Why Director Tom Hooper Didn't Cast A Trans Woman In "The Danish Girl"
Tom Hooper's upcoming film The Danish Girl has made headlines for its casting of cisgender male actor Eddie Redmayne in the role of Lili Elbe, one of the earliest known recipients of male-to-female gender reassignment surgery.
Back in November, 2014 Redmayne spoke with E! News about his preparations for the role:
I'm meeting many women from the trans community and hearing their experiences. I have put on dresses and wigs and makeup.
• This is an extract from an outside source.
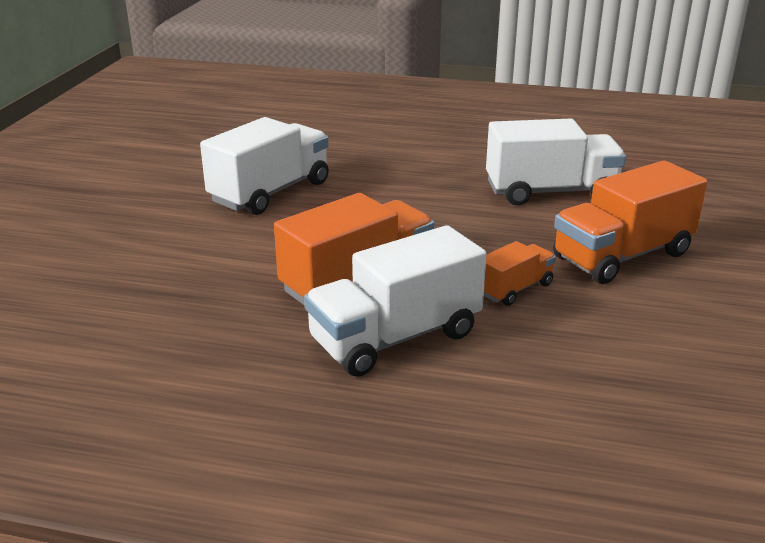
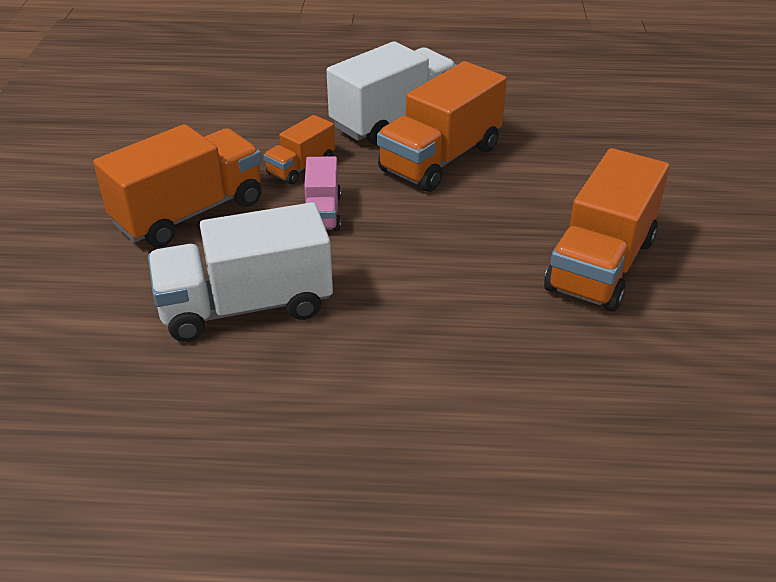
camera: 170 degrees right, 10 degrees up
white truck [200,117,329,215] -> orange truck [544,148,670,312]
none -> pink truck [304,156,341,231]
I'm beginning to embark on that and trying to find out who she is.
As Jezebel's Kat Callahan keenly noted at the time:
If you've been speaking to trans women, and by that I mean, listening to them, you should know that binary trans women are not defined as women by overt markers of culturally defined femininity.
Trans women, and even Elbe who appears from sources to have been pretty overtly femme, are not women because they put on dresses, wigs, and make up.
Trans women are women because sociocultural experiences and neurological/biological forces have intertwined organically to create gendered individuals who see their identity at odds with their assignment at birth.
Director Tom Hooper was recently asked by Variety about the controversial casting choice, replying that access to trans actors for both trans roles and cisgender roles is a problem.
"There is a huge pool of talented trans actors and the access to parts is limited," he noted. "I would champion any shift where the industry could move forward and embrace trans actors in trans and cisgender roles and also celebrate and encourage trans filmmakers."
He continued: “In terms of the casting of Eddie, I’m going to say something that would be easier to say if Eddie weren’t sitting next to me, but I think there is something in Eddie that’s drawn to the feminine."
What do you make of Hooper's claims: skirting the real issue or a valid claim?